Report back every line of the entries that contains "输入参数", exactly as written.

» DATA IN THIS EXERCISE
----------

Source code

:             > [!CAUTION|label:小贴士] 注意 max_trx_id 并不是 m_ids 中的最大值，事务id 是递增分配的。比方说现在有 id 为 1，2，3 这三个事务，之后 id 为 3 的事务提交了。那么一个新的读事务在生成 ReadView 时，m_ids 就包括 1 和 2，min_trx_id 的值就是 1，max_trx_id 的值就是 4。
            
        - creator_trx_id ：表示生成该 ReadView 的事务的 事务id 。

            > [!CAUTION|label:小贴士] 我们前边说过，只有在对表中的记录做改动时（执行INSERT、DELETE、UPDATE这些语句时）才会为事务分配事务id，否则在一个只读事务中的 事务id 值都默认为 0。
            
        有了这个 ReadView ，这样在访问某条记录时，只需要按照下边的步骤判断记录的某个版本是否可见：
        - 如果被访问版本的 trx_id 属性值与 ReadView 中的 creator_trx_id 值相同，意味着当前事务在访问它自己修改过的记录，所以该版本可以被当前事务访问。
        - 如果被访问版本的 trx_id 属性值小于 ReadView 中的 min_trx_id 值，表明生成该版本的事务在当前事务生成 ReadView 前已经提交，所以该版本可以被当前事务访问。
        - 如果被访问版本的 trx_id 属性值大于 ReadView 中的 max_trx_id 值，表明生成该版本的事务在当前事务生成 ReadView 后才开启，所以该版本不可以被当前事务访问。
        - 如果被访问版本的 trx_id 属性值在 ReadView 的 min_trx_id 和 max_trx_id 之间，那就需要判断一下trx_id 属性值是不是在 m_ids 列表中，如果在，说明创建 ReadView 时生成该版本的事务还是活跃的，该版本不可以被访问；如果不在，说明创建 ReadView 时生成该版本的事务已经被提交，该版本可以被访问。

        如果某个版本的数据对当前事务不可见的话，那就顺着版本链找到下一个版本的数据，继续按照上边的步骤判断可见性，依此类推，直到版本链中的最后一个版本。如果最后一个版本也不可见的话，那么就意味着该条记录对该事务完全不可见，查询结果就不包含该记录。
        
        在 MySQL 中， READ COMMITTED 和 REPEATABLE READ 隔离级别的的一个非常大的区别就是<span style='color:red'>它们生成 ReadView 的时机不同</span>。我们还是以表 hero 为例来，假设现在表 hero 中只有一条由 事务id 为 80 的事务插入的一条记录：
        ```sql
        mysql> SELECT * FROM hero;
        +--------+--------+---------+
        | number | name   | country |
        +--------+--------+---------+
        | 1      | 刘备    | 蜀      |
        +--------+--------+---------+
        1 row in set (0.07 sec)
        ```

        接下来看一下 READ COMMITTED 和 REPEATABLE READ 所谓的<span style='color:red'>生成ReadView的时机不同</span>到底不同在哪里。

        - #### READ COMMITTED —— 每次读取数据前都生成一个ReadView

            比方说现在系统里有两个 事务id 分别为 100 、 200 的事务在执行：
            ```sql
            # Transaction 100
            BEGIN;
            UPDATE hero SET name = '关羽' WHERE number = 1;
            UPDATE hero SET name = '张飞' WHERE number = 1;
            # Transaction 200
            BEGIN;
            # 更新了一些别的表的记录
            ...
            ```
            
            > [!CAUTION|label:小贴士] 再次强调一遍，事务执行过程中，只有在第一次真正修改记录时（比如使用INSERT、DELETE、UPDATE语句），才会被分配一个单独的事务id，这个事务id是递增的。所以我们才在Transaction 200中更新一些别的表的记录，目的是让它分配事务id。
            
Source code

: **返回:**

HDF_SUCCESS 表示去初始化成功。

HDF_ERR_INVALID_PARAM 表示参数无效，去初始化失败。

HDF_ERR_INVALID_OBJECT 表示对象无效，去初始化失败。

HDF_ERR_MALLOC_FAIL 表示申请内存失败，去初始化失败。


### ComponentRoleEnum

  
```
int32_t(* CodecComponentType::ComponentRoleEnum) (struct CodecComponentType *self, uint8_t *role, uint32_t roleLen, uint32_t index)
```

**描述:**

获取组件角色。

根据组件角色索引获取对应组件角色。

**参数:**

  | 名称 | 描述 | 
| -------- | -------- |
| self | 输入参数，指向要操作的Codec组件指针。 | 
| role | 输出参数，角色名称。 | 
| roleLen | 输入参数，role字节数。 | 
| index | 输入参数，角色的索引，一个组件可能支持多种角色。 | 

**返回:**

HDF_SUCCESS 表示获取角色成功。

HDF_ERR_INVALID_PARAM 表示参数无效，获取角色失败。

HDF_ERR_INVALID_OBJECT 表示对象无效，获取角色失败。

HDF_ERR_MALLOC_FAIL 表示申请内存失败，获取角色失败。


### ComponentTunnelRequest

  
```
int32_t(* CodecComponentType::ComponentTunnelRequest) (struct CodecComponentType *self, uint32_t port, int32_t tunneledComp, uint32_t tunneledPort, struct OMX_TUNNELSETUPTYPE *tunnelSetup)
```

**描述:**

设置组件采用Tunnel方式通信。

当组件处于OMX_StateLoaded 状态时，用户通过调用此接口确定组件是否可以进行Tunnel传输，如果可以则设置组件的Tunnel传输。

----------

» WRITTEN SOLUTION
| self | 输入参数，指向要操作的Codec组件指针。 | 
| roleLen | 输入参数，role字节数。 | 
| index | 输入参数，角色的索引，一个组件可能支持多种角色。 | 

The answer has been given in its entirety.